What the paper actually gives you
PagedAttention is a demonstration that systems research still has significant room in the LLM serving stack. The KV cache memory problem wasn't a mathematical constraint — it was an implementation assumption. Serving frameworks assumed contiguous KV cache because attention kernels require contiguous memory, which was treated as a fixed requirement rather than a kernel implementation detail. The paper broke that assumption by modifying the kernel instead of the serving logic.
The OS virtual memory analogy isn't just pedagogical — it's load-bearing. Page tables, reference counting, copy-on-write, demand allocation, preemption and swap: these are 1970s OS concepts that transfer directly because the problem structure is the same. Physical memory is scarce and shared across processes with unpredictable lifetimes and unpredictable working set sizes. GPU HBM is scarce and shared across inference requests with unpredictable lengths and unpredictable concurrency. The mapping is not a coincidence.
For your specific situation: if you're running LLM serving at any nontrivial batch size and you're not using a PagedAttention-based serving system (vLLM, TGI with block allocation, TensorRT-LLM's equivalent), you're almost certainly leaving throughput on the table due to KV cache fragmentation. The operational cost is real — block size tuning, preemption monitoring, prefix cache invalidation discipline — but the baseline throughput improvement is substantial enough that it's the starting point, not an optimization.
The 40 GB A100 with 12-request ceiling?
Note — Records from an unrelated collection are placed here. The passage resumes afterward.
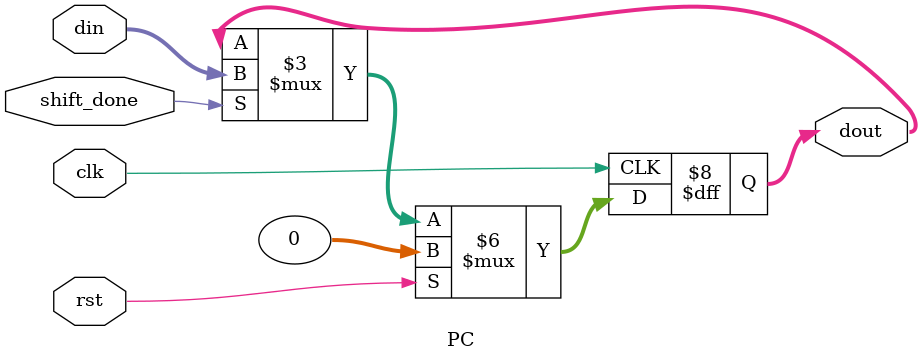
<source format=v>
`timescale 1ns/1ns
	
module PC #(parameter n = 32) 
	(input clk, rst, shift_done,
	 input [n-1:0] din,
	 output reg [n-1:0] dout);

    always @ (posedge clk) begin
        if (rst)
			dout <= {n{1'b0}};	
        else if (shift_done)		
		  dout <= din;
		else
			dout <= dout;
	end

endmodule
	
	
</source>
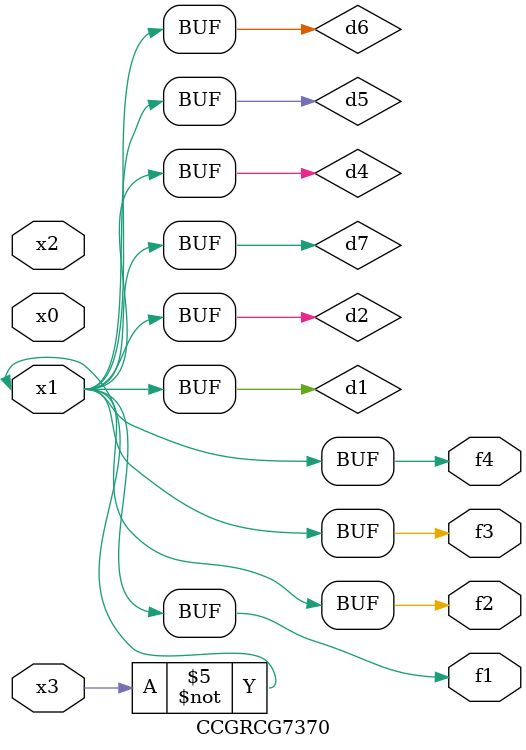
<source format=v>
module CCGRCG7370(
	input x0, x1, x2, x3,
	output f1, f2, f3, f4
);

	wire d1, d2, d3, d4, d5, d6, d7;

	not (d1, x3);
	buf (d2, x1);
	xnor (d3, d1, d2);
	nor (d4, d1);
	buf (d5, d1, d2);
	buf (d6, d4, d5);
	nand (d7, d4);
	assign f1 = d6;
	assign f2 = d7;
	assign f3 = d6;
	assign f4 = d6;
endmodule

</source>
We switched to vLLM with 16-token blocks, set a 90% KV cache utilization admission threshold, and enabled prefix caching for our system prompt. Concurrent request capacity increased to 47 before hitting the same latency SLA. Same hardware. Same model. The GPU was always capable of it — we were just wasting 70% of its KV cache memory.
Efficient Memory Management for Large Language Model Serving with PagedAttention — Kwon, Li, Zhuang, Sheng, Zheng, Yu, Gonzalez, Zhang, Stoica. SOSP 2023.